Kawarau Jet's rule book seen as private

The rule book for Kawarau Jet, containing "valuable intellectual property", will be seen by only a few select eyes during the operator's continuing Environment Court battle to keep jet-boat rival Thunder Jet off the Kawarau River.

Judge Laurie Newhook, sitting with commissioners David Bunting and John Mills, signed off on the revised confidentiality agreement regarding Kawarau Jet's safe operational plan, at the Queenstown District Court on Wednesday.

The agreement was reached between Jim Castiglione, counsel for the appellants Kawarau Jet Holdings Ltd and Clearwater Pursuits Ltd, Pru Steven, counsel for Queenstown Water Taxis Ltd (QWT), which trades as Thunder Jet, and Graeme Todd, lawyer for the respondent Queenstown Lakes District Council, after an hour-long adjournment.

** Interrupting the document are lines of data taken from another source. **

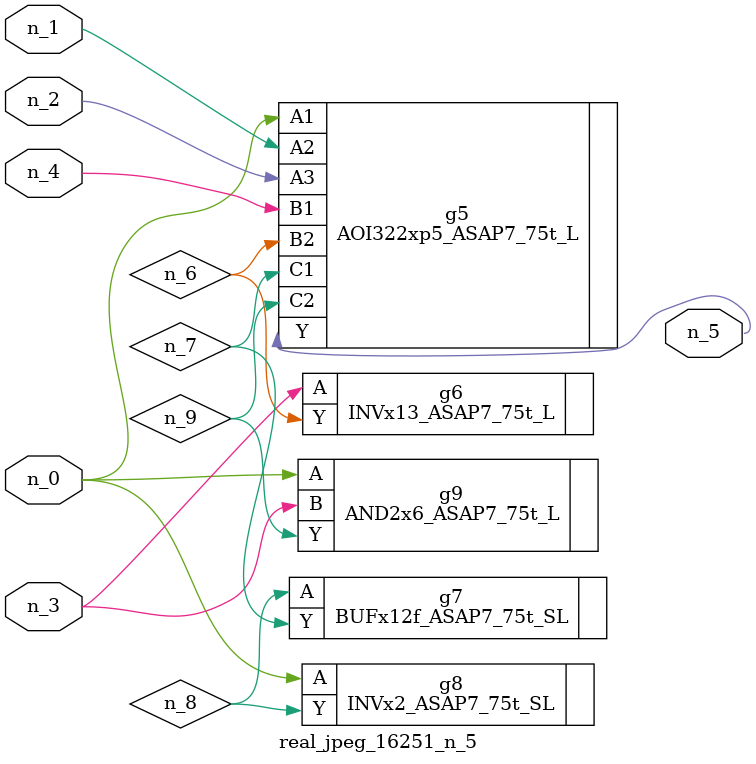
<source format=v>
module real_jpeg_16251_n_5 (n_4, n_0, n_1, n_2, n_3, n_5);

input n_4;
input n_0;
input n_1;
input n_2;
input n_3;

output n_5;

wire n_8;
wire n_6;
wire n_7;
wire n_9;

AOI322xp5_ASAP7_75t_L g5 ( 
.A1(n_0),
.A2(n_1),
.A3(n_2),
.B1(n_4),
.B2(n_6),
.C1(n_7),
.C2(n_9),
.Y(n_5)
);

INVx2_ASAP7_75t_SL g8 ( 
.A(n_0),
.Y(n_8)
);

AND2x6_ASAP7_75t_L g9 ( 
.A(n_0),
.B(n_3),
.Y(n_9)
);

INVx13_ASAP7_75t_L g6 ( 
.A(n_3),
.Y(n_6)
);

BUFx12f_ASAP7_75t_SL g7 ( 
.A(n_8),
.Y(n_7)
);


endmodule
</source>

A safe operational plan is required for jet-boats carrying passengers at planing speed under maritime rule part 80.

Mr Castiglione described Kawarau Jet's safe operational plan as a "rule book", which was a "commercially sensitive document", and submitted to the court a draft confidentiality order.

Judge Newhook said he was concerned Ms Steven and Mr Todd would not be able to argue against the safe operational plan if they could not read it. Both counsels said they wanted the opportunity.

The agreement enabled only Ms Steven, Mr Todd, harbour master Marty Black and Nicholas Hamilton, an experienced commercial jet-boat driver and witness for QWT, to read the document.

There would be no reading aloud in open court. However, witnesses could read relevant sections and make verbal reference to paragraph numbers.

New Zealand Jet Boat Association racer and safety officer Lance Kerr, of Christchurch, appeared for QWT yesterday.

According to his submission, Mr Kerr said he believed multiple commercial operators, along with recreational jet-boats, can co-exist safely on the Kawarau River in the areas in which QWT wanted to operate, provided the basic river right rule was abided by.

The Environment Court was adjourned yesterday when an unnamed lawyer developed an undisclosed illness overnight.

• An application was lodged to adjourn the Kawarau Jet appeal when the hearing resumed yesterday morning.

The application was supported by the other two lawyers.

The hearing will return to Queenstown and may resume in June. The appeal had been scheduled to conclude today.